LONDON (Reuters) - Aircraft engine maker Rolls-Royce (RR.L) has turned to one of Britain’s most successful technology executives, Warren East, to restore its fortunes after a year marred by falling profit, job cuts and canceled orders.
The British company’s surprise announcement on Wednesday said that John Rishton would retire in July after four years at the helm and will be succeeded by the former head of ARM Holdings ARM.L, Britain’s biggest listed technology company.
East, who has been a non-executive director of Rolls-Royce since January last year, was chief executive of ARM between 2001 and 2013, overseeing its expansion as a leading developer of microchips for the likes of Apple (AAPL.O) and Samsung (005930.KS).
Shares in Rolls-Royce rose to an eight-month high in early trading, with JP Morgan (JPM.N) upgrading the stock to “hold” from “underweight”.
Analysts at the bank said that East, 53, would bring renewed vigor to the development of civil aviation engines and to the challenges posed by shrinking western defense budgets and a lower oil price that has squeezed customers in the oil gas and marine sectors.
East, who plays the organ at his local church and favors sober suits rather than the polo-shirted look adopted by many U.S. technology executives, said that the opportunity was one he could not refuse.
Rolls-Royce Chairman Ian Davis, meanwhile, spoke of East’s “stellar record” at ARM since taking over after the dot-com bubble burst in 2001. A pound invested in the company’s stock a couple of years later would have been worth 18 pounds ($27) by the time he left.
East’s engineering background with ARM is also seen as a key attribute as Rolls-Royce looks to develop quieter and more efficient engines for aircraft made by Boeing (BA.N) and Airbus (AIR.PA), Edison Research analyst Roger Johnston said.
Rolls-Royce shares, which have fallen 19 percent since the start of 2014, were the top gainer on the blue-chip FTSE 100 index .FTSE at 1204 GMT, up 3 percent at 10.36 pounds.
Rishton, 57, steps down after a difficult period for the 131-year-old company.
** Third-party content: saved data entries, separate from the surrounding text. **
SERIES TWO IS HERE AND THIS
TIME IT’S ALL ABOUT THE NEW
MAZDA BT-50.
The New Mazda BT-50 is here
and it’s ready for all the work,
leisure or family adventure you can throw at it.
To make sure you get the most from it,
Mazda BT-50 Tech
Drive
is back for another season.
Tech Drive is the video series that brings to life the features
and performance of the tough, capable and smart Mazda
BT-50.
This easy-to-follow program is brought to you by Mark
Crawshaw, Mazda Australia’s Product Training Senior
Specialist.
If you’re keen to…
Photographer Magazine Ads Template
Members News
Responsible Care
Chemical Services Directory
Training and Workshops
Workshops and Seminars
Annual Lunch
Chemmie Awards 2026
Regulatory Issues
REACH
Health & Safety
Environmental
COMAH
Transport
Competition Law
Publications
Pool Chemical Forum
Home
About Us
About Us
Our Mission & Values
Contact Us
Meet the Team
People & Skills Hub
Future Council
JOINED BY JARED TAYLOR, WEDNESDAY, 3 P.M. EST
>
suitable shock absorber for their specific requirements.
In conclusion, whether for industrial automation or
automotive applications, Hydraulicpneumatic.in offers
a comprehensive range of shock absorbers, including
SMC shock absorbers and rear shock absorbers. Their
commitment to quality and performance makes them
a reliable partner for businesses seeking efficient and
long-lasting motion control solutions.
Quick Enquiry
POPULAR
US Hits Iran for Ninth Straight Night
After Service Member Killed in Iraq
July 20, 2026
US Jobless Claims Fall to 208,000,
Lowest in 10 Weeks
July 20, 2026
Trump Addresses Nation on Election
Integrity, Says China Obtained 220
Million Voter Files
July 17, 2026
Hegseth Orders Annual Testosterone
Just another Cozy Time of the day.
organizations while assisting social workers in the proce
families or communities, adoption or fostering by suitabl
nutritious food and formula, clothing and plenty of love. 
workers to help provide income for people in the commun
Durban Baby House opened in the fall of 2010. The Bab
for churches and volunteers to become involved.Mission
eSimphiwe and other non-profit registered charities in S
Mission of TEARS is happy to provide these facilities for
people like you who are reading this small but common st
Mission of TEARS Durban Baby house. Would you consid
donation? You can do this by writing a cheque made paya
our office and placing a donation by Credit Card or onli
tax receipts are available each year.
A decade of strong profit and revenue growth came to an end last year, followed by a warning in February that profit would fall by as much as 13 percent this year.
Chairman Davis acknowledged there had been shareholder disquiet around the time of the profit warnings, but Rishton’s decision to stand down was entirely his own.
Rishton said that after 14 years of being a CEO and CFO he was “leaving for a change of lifestyle”.
East will also take over in the midst of a restructuring program, with 2,600 jobs being cut from a global total of about 55,000, as the group attempts to compete with bigger and more profitable U.S. rival General Electric (GE.N).
He will be helped, however, by last week’s momentum-boosting order to supply engines for 50 Airbus A380 planes for Emirates airline [EMIRA.UL]. The $9.2 billion deal is the biggest in the British company’s history.
East declined to give details about his strategy before he starts in the role, but he said that “the transformations absolutely need to continue and be driven through to conclusion”.
He will receive a base salary of 925,000 pounds ($1.4 million) a year, plus a pension and performance-related bonus, the company said, adding that the benefits are in line with or below those offered to Rishton.